REQUIRED ACTIONS —
**1.** In the skyship article, what gas do skyships use for lift?
**2.** Which explosives or shell fillers does the skyship article name?

EXTRACTED TEXT —
================

In the world of the Former Aquilonese Empire, airfleets are a decisive arm of a nation's military, thanks to their ability to project power at land and at sea and to attack cities with relative impunity unless protected by other skyships. This article is a discussion of the history of skyship design and warfare and a look at the state of the art as of 179 AE.

Skyship Design

The basic tenets of a skyship design are familiar to anyone who's seen a zeppelin or other rigid airship; a large, roughly cigar shaped body with gasbags inside which produce lift via buoyancy. However, skyships are distinct from zeppelins and real-world airships by the fact that they use hot air as their lift gas rather than expensive helium or volatile hydrogen.

Thanks to the surprisingly advanced state of physics in the Former Aquilonese Empire, power sources capable of providing the heat needed for this design are available. The most common options are Shoshkepal's direct power transmission, Astaria's nuclear reactors, and Kiserre's power crystals. However, for our purposes, these are roughly identical. While massive, each of these power sources is light enough and provides enough heat to keep the air in the zeppelins' gasbags as hot as needed.

The first generation of skyships were ungainly creatures, mostly manufactured in Astaria; the ship relied on propellers for propulsion and onboard water tanks for cooling the reactor. While the potential of aviation was obvious to everyone, especially thanks to the well known impossibility of heavier-than-air fixed-wing flight, new developments were needed. The second generation of skyship used ducted fans to suck in cool air from outside, pass it through the reactor in copper pipes, and expel hot air to carry excess heat away. Experiments with these designs, however, lead to a very interesting discovery; compressing the air via the fans and heating it via the reactor caused it to exert force on the skyship when expelled. This was originally looked at as a problem, but a clever engineer in the Republic of Kiserre realized that it could be the basis of an engine. So the nuclear jet engine had been independently invented, leading to the sleek, propeller-free look of modern skyships.

Armaments

Skyships can't be armed with large cannons. The recoil exerted by a powerful cannon is enough to set a skyship rocking, swaying back and forth badly enough to make subsequent accurate fire impossible. Recoil compensating systems can't address this issue because they rely on shedding the recoil of the shot into the ground/water below a firing platform. In addition, the lack of oil or coal and their byproducts means that TNT and Picric Acid can't be manufactured, so only black powder and Poudre B are available as shell fillers, leading to fairly anemic cannon fire. Dynamite is available, but is too temperamental to be fired out of a cannon, as it tends to explode in the barrel.

================

ENTRIES PROVIDED —
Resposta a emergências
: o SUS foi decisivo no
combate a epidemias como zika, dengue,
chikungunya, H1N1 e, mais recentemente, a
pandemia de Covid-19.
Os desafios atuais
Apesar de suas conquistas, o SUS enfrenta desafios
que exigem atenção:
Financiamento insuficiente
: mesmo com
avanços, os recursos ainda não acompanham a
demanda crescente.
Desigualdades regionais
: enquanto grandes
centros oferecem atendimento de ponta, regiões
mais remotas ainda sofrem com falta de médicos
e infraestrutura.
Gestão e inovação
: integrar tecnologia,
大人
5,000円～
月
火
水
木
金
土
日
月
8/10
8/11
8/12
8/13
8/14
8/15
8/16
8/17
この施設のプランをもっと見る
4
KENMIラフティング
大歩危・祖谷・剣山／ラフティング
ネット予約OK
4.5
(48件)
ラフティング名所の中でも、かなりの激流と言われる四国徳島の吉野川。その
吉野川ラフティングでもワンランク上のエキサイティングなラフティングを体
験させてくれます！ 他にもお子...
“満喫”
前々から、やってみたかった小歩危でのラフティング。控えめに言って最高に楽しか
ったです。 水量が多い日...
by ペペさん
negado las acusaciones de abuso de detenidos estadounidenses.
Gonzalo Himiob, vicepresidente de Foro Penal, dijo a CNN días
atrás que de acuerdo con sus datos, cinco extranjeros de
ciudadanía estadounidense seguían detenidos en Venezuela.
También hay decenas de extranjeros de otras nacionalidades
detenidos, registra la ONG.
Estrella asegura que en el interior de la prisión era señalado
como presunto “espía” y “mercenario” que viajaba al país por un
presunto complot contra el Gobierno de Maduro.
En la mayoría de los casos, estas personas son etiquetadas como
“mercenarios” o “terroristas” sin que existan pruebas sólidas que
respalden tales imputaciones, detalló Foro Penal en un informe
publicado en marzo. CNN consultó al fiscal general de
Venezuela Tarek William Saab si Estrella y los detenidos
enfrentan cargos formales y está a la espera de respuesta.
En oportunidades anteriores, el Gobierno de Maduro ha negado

================

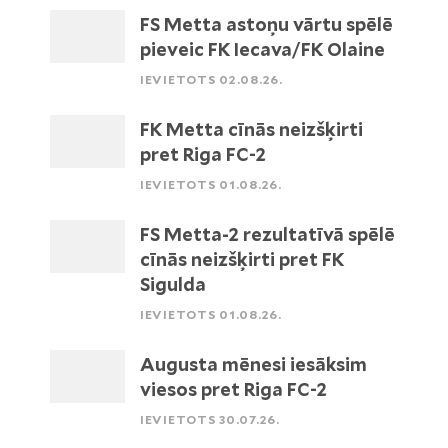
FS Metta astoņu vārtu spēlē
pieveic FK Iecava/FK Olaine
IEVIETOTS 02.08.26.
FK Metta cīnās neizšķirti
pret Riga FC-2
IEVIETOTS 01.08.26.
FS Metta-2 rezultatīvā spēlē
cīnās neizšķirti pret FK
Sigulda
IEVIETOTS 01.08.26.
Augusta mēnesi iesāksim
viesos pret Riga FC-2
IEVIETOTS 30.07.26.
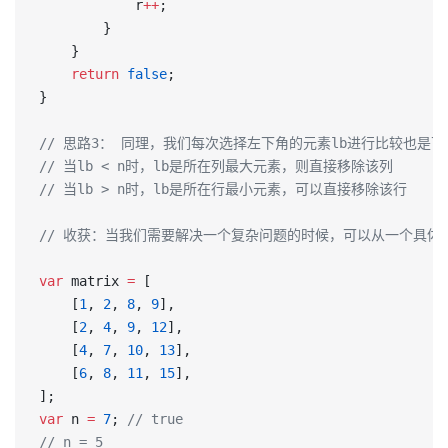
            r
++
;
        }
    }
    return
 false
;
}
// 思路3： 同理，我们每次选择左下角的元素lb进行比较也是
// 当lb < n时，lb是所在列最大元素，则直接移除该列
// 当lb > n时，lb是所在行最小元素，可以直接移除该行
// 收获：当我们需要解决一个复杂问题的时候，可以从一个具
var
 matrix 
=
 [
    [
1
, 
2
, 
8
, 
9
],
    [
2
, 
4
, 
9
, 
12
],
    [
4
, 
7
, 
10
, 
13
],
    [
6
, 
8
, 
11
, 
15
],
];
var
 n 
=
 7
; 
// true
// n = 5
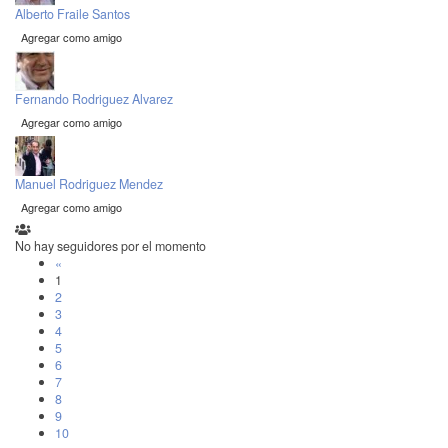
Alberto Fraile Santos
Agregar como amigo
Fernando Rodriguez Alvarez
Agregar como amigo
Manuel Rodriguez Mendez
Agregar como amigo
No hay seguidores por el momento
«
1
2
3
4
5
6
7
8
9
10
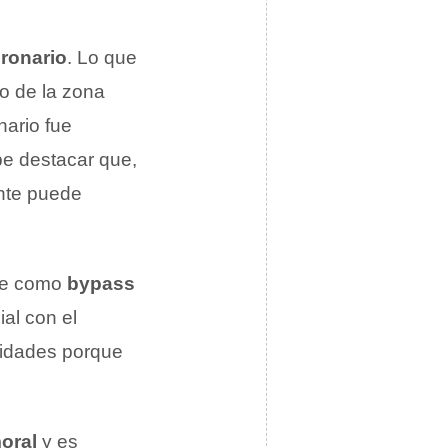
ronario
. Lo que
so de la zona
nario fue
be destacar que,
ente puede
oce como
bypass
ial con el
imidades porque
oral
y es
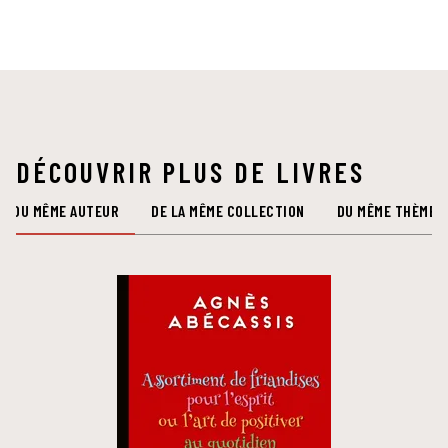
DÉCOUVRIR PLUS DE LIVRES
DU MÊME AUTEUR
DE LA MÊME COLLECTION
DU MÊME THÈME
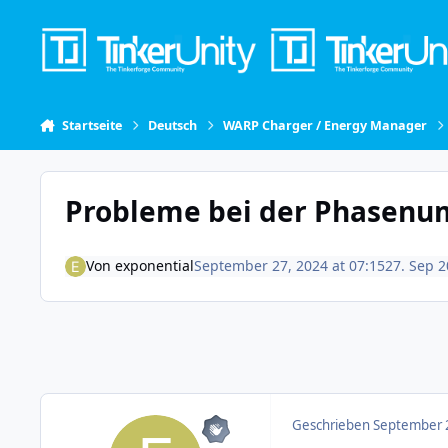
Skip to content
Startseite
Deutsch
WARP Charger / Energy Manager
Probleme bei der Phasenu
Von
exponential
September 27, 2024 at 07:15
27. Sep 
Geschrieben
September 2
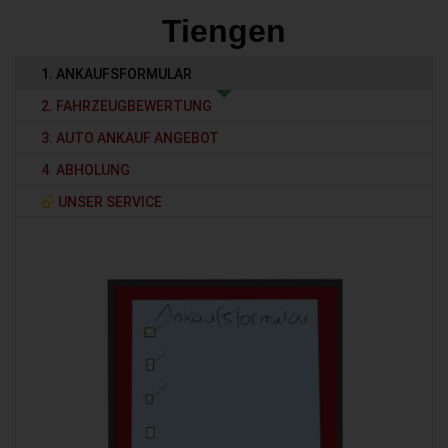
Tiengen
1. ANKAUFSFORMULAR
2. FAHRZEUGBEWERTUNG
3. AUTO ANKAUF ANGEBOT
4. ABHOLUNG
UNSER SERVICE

================

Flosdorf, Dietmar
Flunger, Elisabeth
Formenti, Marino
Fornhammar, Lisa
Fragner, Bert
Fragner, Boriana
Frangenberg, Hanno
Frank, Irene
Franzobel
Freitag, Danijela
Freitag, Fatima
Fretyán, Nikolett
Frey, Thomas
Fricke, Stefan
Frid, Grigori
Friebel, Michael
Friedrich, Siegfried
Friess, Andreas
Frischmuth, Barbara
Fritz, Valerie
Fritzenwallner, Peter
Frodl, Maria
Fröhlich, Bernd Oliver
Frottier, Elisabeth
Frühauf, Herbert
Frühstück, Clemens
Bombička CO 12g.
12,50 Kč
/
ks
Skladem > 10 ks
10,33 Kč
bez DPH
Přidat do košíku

================

RESPONSES FOR EACH TASK —
**1.** Hot air

**2.** TNT, Picric Acid, black powder, Poudre B, Dynamite